人生不停地處於各種十字路口,企業要學會根據自己的條件去選擇,不懂得適時放棄的企業,最終會被累死。看國內一些省份的大中型國有企業,託兒所、子弟學校、職工醫院等等,除了殯儀館和大學,好像基本上什麼都全了,一個企業就像一個五臟俱全的小社會,這種資源高度分散的企業違反了經濟規模的規律,耗散了高層的精力,不虧損不倒閉纔怪。所以華爲公司將他的安聖電氣賣給艾默生,將他的一些非生產核心業務剝離出來外包,甚至非核心培訓也外包。所以萬科懂得只做房地產,其他的業務都賣掉,他們捨得放棄,不捨者不得,有舍纔有得,先舍而後得。中國很多企業看到GE公司表面上像多元化,就跟着邯鄲學步,忘記了GE本質上是一個投資公司,對於投資公司來講,它投資各個領域都不叫多元化。只有專注才專業,只有專業才能成爲專家,想什麼都做,想哪個客戶都不失去,結果可能是撿了芝麻掉了西瓜。

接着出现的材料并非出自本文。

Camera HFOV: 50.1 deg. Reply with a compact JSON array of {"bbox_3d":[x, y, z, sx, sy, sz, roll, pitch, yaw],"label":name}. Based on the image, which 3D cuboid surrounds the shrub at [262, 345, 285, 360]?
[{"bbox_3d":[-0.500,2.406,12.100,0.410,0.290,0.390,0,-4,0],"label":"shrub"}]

我發現,量小的訂單,鑄造的時間只需要兩三個小時,而用在上模具下模具的時間卻需要一個上午,有效的生產時間不高,如果多次試模,則花費的時間更長,而且熔鋁料的爐子空燒着柴油在那裡浪費成本;而且,做幾百幾千個量小的訂單,模具設計、繪圖等耗用的資源,與幾萬幾十萬量大的訂單,所耗用的資源是一樣的;量小的訂單總是不停地上模具下模具,而且經常是急單,打亂生產計劃,其負面作用是非常大的。因此,粗略地估計,量小的訂單,單個產品的成本至少是大量訂單的5——8倍,可是臻河的報價中,量小的單和量大的價格基本差不多。這樣怎麼可能有錢賺?量大的訂單,即使利潤少,但因爲經常做,品質穩定,薄利多銷,利潤一樣很大。

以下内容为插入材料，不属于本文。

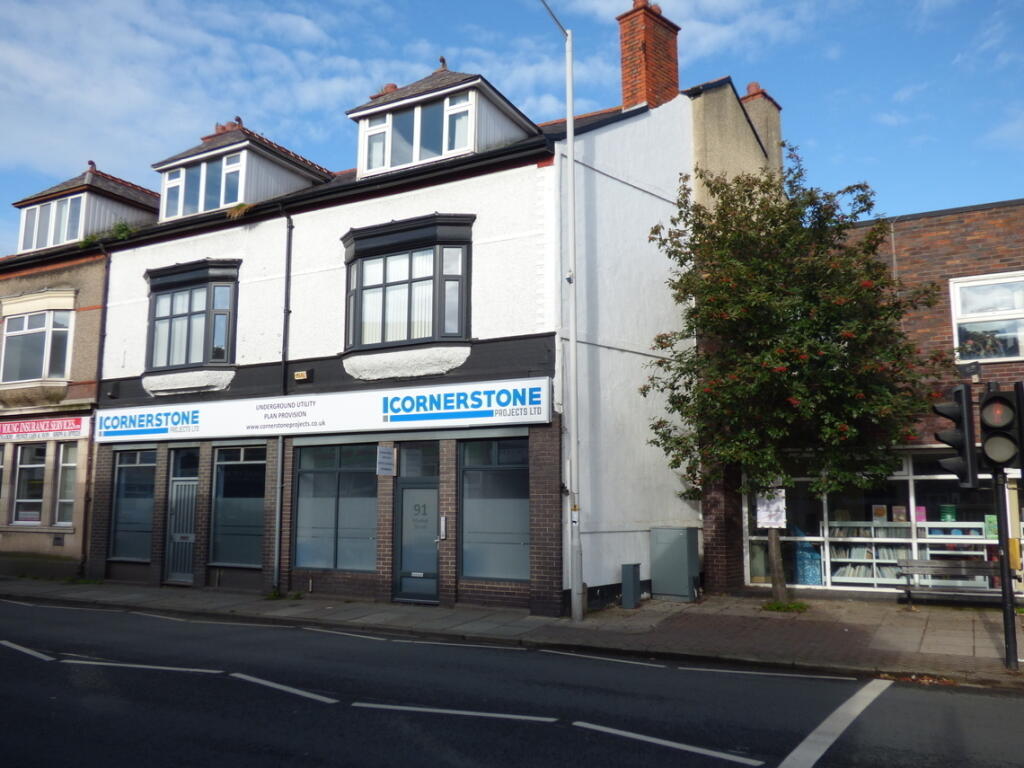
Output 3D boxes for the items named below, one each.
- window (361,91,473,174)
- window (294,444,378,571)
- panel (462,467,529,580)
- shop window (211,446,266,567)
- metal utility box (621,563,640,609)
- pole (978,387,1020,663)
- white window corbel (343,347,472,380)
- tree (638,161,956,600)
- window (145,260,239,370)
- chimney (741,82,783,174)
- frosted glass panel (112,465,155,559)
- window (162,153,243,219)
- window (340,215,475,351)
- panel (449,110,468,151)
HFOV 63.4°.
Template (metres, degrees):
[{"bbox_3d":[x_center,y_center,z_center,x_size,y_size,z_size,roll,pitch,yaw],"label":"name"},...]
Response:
[{"bbox_3d":[-1.771,-4.569,15.386,2.587,1.175,0.200,-4,-9,29],"label":"window"},{"bbox_3d":[-3.216,2.267,15.298,2.084,2.306,0.120,-4,-9,29],"label":"window"},{"bbox_3d":[-0.261,2.277,13.630,1.338,1.851,0.070,-4,-9,29],"label":"panel"},{"bbox_3d":[-5.425,2.434,16.505,1.540,2.345,0.120,-4,-9,29],"label":"shop window"},{"bbox_3d":[2.021,3.433,14.081,0.210,0.724,0.270,-4,-9,29],"label":"metal utility box"},{"bbox_3d":[5.348,1.509,8.993,0.430,3.101,0.380,-4,-9,28],"label":"pole"},{"bbox_3d":[-2.038,-0.339,14.859,2.832,0.471,0.330,-4,-9,28],"label":"white window corbel"},{"bbox_3d":[4.939,-0.214,14.233,4.906,7.992,4.612,-4,-9,29],"label":"tree"},{"bbox_3d":[-7.067,-1.393,17.664,3.028,2.288,0.420,-4,-9,28],"label":"window"},{"bbox_3d":[5.960,-6.143,20.214,1.000,2.579,0.933,-7,-10,41],"label":"chimney"},{"bbox_3d":[-8.172,2.799,18.033,1.350,2.010,0.070,-4,-9,28],"label":"frosted glass panel"},{"bbox_3d":[-6.747,-4.256,18.113,2.636,1.145,0.200,-4,-9,29],"label":"window"},{"bbox_3d":[-2.071,-1.775,15.015,3.000,2.324,0.420,-4,-9,28],"label":"window"},{"bbox_3d":[-0.931,-4.531,14.890,0.410,0.691,0.060,-4,-9,29],"label":"panel"}]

一個小企業,擁有60家客戶,這種企業肯定難以做大做強,因爲沒有突出重點管理,當一家供應商開始擁有選擇客戶的實力時,應該選擇一些優質客戶,可是,沒有進行ABC分類,結果想要滿足所有的客戶,只會導致誰都滿足不了,就和一個人一樣,不可能讓所有的人都評價自己好。所以,一家企業,如果只有一兩家大客戶,很容易做大,但風險也非常大,但如果客戶太多,則根本做不大,因爲小企業資源有限,滿足不了這麼多需求,否則,只會讓大家疲於奔命,吃力不討好,適量的客戶纔是最佳的策略。我時刻都感覺到:合理與適度的中庸之道無處不在。
這是臻河公司的癥結所在,這也導致我在之後的市場方向上發生策略性的轉變:淘汰小客戶,重點挖掘現有大客戶潛力,開發新的大客戶。
作爲小企業,總經理不可能不跟單,但我之後只會關注6家A類重要客戶的訂單,B類客戶的給經理跟蹤,CD類的無所謂,讓他們自然流失吧。我不想成爲一個盲目的救火隊長。